Was kommt dabei heraus, wenn das ZDF eine Musical-Gala mit Volksmusik-Moderatorin Carmen Nebel auf die Beine stellt? Leider das, was viele befürchtet haben.

„Dürfte ich nochmal die Katze beißen?“ Thomas Borchert alias Graf Krolock brachte das Wirrwarr auf den Punkt. „Die größten Musicalhits – Top 50“ versprach das ZDF seinen Zuschauern, doch das präsentierte Ergebnis war eher ein Musical-Sammelsurium als ein ernst zu nehmendes Ranking. Eine Online-Abstimmung sollte Aufschluss geben über die liebsten Musicalsongs der Deutschen und sicherheitshalber hatte sich das ZDF gleich mit dem Branchenprimus Stage Holding zusammen getan und sich deren Hamburger Neue Flora als Aufzeichnungsstätte gesichert.

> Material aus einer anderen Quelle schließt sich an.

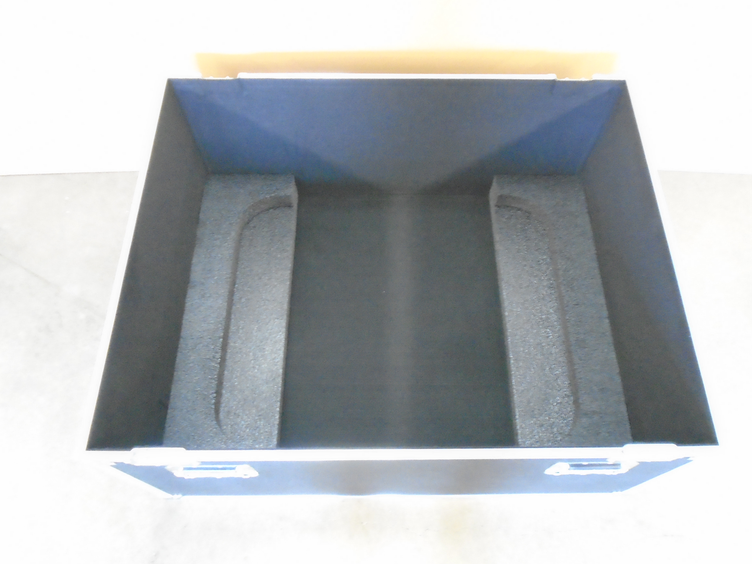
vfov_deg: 51.3
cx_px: 390
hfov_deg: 65.3
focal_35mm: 27
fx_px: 587
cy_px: 291
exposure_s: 1/4
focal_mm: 4.6
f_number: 3.2
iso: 1000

Auf dieser normalerweise den „Tanz der Vampire“-Blutsaugern vorbehaltenen Bühne hangelte sich Carmen Nebel durch sichtbar zusammengekürzte Moderationen und eine Top-50-Liste voller Merkwürdigkeiten. Weder in absoluten Zahlen noch in Prozentwerten wurden die Abstimmungsergebnisse bekannt gegeben, lediglich ein „Countdown“ wurde präsentiert. Von Platz 50 (Lady Marmelade, „Moulin Rouge“) bis Platz 1 (Totale Finsternis, „Tanz der Vampire“) fand sich eine Bandbreite verschiedenster Musical-, Film- und Zeichentrickfilmsongs, deren Auswahl und Platzierung reichhaltigen Raum für Spekulationen ließ.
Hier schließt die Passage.